Provenance, as defined in the ISO Provenance Standard ISO 23494 –
“Biotechnology – Provenance information model for biological specimen and data – Part 2: Common Provenance Model” is expressed as a triplet of “Entity – Agent – Activity”. The entity was generated by an activity, which has been performed by an agent. Such a triplet is displayed in the image below.
The below image shows the provenance of a tissue sample. The tissue sample was derived from the entity “Patient” and was generated by the action of “Biomaterial collection”. The action “Biomaterial collection” used the entity “Patient” and was performed by (associated with) the agent “Surgical Department”

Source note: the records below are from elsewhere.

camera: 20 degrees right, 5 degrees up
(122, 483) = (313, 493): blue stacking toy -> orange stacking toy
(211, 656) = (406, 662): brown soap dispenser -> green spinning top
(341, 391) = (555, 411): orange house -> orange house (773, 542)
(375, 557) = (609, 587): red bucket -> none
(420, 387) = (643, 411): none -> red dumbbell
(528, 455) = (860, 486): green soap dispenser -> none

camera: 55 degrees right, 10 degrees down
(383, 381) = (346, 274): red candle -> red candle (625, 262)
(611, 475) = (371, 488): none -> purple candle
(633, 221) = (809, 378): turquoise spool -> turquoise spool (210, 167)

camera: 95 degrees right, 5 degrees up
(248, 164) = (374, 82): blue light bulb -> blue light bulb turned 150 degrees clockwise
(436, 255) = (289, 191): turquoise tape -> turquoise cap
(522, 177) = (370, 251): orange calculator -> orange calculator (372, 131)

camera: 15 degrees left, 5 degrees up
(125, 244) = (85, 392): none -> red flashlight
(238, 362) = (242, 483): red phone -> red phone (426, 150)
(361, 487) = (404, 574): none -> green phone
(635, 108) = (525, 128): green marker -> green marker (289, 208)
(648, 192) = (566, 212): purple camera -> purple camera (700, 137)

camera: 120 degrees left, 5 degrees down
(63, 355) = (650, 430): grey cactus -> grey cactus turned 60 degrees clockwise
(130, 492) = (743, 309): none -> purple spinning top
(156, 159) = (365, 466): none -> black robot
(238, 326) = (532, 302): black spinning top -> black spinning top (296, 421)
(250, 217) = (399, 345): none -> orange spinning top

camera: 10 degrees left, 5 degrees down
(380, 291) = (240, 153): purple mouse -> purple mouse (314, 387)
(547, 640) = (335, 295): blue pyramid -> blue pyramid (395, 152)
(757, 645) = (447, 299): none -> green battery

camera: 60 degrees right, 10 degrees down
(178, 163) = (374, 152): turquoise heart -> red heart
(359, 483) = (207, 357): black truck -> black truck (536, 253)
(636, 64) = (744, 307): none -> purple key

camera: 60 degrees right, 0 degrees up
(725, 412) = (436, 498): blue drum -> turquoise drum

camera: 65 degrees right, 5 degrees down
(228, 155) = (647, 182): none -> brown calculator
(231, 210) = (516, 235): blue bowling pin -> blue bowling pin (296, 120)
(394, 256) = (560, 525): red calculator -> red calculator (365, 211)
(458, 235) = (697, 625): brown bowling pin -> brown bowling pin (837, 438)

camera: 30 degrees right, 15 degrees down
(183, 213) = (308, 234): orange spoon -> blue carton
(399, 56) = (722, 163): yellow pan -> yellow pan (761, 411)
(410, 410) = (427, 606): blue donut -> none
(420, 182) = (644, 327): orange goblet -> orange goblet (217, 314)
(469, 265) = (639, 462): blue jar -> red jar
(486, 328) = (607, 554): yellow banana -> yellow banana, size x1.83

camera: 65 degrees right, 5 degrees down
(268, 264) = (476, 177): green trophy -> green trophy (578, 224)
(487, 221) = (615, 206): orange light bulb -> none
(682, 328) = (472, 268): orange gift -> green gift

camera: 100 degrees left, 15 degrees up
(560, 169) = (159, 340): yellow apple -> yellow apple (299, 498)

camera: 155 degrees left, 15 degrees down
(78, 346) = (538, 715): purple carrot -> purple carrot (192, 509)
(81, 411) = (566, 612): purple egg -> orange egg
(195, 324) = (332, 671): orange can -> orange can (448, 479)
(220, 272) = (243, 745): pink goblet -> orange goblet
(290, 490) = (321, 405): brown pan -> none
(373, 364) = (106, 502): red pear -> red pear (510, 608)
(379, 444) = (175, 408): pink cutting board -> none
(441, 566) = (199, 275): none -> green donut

The Provenance Access Point
The Provenance Access Point (PAP) exposes provenance information about a single record, meaning a single data record like a biological sample. The information returned by the PAP adheres to the ISO provenance standard 23494 and is in a machine-readable format.
The PAP is still under development (GitHub). In the current state, data is extracted from OpenSpecimen with the OpenSpecimenAPIconnector (GitHub, Docs), transformed by a Juypter Notebook (GitHub) and loaded in a Neo4j using the PROV Database Connector (GitHub, Docs).
As a demonstration, you can access the provenance database here.
LogIn to the Neo4J database:
– Credentials Admin:
– Username: “neo4j”
– Password: “admin”
As a logged-in user to the provenance database, you can now click on the database icon and then click on the red number to display all stored entities, see image below.
As a result, you will see a graphical representation of the provenance information of a biological sample stored in OpenSpecimen. The graph shows the events of sample collection, reception and processing (a derivate is generated from the sample). You can click on each of the nodes to display further information.
This demo provenance database was filled with the data from a demo OpenSpecimen instance using the Jupyter Notebook here.
The script to fill the PAP is called fillPAP.ipynb and is located in at work/fillPAP.ipynb. The Jupyter access token is “FDP“.